Problem to work on: After locating the line that contains "aplicación de las" in the records below, write out exactly that line and each line after it through the one that contains "Staatssecretaris Mona Keijzer", and nothing else.

Collection entries:
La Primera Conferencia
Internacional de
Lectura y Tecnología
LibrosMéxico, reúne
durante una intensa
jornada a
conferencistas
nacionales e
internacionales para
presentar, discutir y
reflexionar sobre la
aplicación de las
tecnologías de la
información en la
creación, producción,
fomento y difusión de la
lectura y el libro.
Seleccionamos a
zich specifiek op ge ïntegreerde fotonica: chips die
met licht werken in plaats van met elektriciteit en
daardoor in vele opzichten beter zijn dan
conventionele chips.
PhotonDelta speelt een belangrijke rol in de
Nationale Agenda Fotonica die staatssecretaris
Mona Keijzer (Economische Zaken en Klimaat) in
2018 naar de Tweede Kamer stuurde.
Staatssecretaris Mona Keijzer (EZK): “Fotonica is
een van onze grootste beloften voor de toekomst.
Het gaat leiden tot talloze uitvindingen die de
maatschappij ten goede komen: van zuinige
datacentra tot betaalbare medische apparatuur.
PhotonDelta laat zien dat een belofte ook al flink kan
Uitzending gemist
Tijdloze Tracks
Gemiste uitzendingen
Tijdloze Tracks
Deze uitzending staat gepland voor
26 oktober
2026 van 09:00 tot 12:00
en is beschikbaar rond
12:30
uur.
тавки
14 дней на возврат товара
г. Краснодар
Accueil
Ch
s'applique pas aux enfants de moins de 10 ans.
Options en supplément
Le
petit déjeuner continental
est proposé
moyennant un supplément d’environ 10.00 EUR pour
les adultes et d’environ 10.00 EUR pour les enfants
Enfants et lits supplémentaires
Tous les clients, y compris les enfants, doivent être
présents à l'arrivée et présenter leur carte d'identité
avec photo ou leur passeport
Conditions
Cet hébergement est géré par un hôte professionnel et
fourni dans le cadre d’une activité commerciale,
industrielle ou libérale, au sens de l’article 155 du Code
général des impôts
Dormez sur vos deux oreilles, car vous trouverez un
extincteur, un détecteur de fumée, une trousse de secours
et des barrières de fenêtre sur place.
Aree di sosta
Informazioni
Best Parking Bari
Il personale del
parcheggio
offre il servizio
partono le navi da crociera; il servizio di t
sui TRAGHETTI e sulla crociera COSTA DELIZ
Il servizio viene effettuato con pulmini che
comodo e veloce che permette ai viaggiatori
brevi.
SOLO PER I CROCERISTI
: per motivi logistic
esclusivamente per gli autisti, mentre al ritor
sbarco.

---

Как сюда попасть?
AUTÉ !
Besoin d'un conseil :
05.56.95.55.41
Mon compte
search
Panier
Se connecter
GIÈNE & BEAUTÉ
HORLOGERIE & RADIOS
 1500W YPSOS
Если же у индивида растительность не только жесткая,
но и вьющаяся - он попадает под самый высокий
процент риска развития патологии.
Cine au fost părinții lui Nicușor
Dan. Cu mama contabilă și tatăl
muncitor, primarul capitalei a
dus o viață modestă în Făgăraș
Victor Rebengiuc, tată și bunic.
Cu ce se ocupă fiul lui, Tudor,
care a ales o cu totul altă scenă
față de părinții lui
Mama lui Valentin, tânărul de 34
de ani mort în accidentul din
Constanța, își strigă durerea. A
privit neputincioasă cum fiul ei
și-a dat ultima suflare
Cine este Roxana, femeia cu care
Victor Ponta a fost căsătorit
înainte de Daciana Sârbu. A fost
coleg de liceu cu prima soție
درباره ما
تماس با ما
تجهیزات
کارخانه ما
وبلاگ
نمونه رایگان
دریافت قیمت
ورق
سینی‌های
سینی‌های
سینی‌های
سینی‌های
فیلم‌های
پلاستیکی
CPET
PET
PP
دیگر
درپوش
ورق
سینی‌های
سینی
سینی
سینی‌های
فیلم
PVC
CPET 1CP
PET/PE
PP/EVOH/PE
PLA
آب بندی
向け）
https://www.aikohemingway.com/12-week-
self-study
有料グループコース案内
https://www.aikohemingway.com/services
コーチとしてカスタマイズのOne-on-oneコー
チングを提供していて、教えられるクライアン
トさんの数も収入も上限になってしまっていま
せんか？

--

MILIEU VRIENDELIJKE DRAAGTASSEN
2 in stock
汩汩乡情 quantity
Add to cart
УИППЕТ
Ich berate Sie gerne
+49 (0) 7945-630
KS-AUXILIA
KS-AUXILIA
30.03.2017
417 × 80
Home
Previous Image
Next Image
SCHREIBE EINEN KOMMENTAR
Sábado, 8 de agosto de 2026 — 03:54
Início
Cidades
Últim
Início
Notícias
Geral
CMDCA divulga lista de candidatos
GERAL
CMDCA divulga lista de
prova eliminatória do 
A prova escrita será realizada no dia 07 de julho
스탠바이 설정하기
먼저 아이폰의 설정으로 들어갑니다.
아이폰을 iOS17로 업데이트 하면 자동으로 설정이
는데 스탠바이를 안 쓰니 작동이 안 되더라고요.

Written answer:
aplicación de las
tecnologías de la
información en la
creación, producción,
fomento y difusión de la
lectura y el libro.
Seleccionamos a
zich specifiek op ge ïntegreerde fotonica: chips die
met licht werken in plaats van met elektriciteit en
daardoor in vele opzichten beter zijn dan
conventionele chips.
PhotonDelta speelt een belangrijke rol in de
Nationale Agenda Fotonica die staatssecretaris
Mona Keijzer (Economische Zaken en Klimaat) in
2018 naar de Tweede Kamer stuurde.
Staatssecretaris Mona Keijzer (EZK): “Fotonica is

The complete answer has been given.